Today, environmental remediation is a multidisciplinary field that involves scientists, engineers, regulators, and stakeholders working together to protect human and environmental health.
4 Types of Environmental Remediation
The techniques and technologies used to remediate environmental contamination are continually advancing. These are the primary areas they focus on treating.
Sediment remediation involves removing or treating contaminated sediment in bodies of water such as rivers, lakes, and harbors. This is often necessary to prevent the spread of contamination to aquatic organisms and the surrounding environment. Techniques for sediment remediation may include dredging, capping, or the use of chemicals or biological agents to break down contaminants.
Soil remediation is the process of removing or treating contaminants in soil to restore it to its original or safe state. This may involve excavation and disposal of contaminated soil, or the use of chemical, biological, or physical methods to break down or remove contaminants in situ. Techniques for soil remediation may vary depending on the type and extent of the contamination.

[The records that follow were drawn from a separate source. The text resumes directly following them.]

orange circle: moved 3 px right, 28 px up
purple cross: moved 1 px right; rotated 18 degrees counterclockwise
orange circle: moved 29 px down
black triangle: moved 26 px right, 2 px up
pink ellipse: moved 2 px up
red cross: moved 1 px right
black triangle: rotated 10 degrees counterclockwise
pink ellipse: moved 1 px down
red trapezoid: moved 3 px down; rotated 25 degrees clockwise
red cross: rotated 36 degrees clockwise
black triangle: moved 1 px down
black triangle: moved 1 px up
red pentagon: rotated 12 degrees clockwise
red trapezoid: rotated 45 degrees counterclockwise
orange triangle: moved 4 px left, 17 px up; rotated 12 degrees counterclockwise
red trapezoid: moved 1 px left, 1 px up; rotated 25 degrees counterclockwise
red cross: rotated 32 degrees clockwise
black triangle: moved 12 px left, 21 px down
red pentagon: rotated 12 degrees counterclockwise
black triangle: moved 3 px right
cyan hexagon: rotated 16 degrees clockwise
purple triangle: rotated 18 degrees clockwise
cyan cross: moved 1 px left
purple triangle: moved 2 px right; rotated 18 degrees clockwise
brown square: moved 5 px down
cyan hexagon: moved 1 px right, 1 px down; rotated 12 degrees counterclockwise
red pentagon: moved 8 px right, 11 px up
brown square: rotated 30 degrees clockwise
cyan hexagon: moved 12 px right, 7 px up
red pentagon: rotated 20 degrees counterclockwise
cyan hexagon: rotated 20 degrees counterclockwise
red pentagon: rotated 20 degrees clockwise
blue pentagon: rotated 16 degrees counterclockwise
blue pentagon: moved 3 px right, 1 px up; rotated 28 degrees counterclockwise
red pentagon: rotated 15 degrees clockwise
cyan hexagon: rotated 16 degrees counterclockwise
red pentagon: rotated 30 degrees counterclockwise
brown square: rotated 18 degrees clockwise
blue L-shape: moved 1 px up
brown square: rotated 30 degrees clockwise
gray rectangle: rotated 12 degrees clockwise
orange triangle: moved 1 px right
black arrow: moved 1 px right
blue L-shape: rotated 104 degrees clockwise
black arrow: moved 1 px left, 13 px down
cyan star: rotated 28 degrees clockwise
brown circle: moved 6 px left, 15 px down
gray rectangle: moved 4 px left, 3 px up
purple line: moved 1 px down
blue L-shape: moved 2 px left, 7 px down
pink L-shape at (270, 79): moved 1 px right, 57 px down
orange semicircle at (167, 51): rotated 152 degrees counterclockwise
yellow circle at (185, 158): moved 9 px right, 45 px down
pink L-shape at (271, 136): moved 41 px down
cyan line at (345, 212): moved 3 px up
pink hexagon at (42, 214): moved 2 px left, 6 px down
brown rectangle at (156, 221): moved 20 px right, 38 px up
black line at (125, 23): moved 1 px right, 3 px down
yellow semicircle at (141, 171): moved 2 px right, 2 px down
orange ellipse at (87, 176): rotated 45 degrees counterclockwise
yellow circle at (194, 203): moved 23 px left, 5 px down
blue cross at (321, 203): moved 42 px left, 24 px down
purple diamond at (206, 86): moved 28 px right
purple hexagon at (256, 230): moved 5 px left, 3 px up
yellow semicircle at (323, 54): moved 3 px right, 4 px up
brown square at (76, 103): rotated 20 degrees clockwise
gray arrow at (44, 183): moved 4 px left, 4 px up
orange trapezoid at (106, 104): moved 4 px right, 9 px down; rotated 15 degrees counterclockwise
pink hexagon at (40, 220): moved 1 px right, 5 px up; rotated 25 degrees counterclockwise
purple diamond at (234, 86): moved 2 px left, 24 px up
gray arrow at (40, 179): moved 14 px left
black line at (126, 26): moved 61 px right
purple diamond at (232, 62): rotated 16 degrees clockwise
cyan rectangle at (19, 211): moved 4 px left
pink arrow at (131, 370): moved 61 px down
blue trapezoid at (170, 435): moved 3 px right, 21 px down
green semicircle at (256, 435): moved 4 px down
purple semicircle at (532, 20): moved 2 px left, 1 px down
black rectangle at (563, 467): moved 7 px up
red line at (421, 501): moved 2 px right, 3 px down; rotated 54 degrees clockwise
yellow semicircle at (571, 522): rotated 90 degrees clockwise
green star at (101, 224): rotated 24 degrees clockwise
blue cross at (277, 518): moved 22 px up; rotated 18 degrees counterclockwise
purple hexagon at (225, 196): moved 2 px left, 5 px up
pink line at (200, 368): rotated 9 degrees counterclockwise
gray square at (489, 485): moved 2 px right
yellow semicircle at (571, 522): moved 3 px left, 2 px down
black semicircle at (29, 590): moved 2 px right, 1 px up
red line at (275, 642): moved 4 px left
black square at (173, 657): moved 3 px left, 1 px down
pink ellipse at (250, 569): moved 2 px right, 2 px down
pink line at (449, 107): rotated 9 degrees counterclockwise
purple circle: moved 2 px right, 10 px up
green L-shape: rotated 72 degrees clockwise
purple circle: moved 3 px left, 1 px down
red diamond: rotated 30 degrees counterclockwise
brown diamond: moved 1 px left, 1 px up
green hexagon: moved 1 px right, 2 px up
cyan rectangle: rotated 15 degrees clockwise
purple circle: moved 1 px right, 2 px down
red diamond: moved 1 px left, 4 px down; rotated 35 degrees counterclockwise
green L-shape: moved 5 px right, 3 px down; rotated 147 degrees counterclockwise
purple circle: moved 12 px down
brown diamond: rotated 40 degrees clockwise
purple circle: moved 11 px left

Groundwater remediation is the process of removing or treating contaminants in groundwater, which is often a source of drinking water. Techniques for groundwater remediation may include the use of pumps and filters to remove contaminants, or the injection of chemicals or biological agents to break down contaminants in situ.
Surface water remediation
Surface water remediation involves treating or removing contaminants from water bodies such as lakes, rivers, and streams. This may involve the use of chemical, biological, or physical methods, such as aeration or the use of sedimentation ponds. The goal of surface water remediation is to restore water quality and prevent the spread of contaminants to other parts of the environment.
The Long-term Value of Environmental Remediation
The demands of governments and consumers are unifying around the call for better corporate ownership of the environment. Brands that are committed to real environmental action are more likely to be viewed positively by customers.
In a joint study between McKinsey and NielsenIQ, it was found that over a five-year period, products making ESG (environmental, social, and governance)-related claims accounted for 56% of all growth, outpacing their expected trajectory at the start of those five years by 18 percent.
There is a clear benefit to brands shining a light on their environmental history and taking ownership to undo the damage.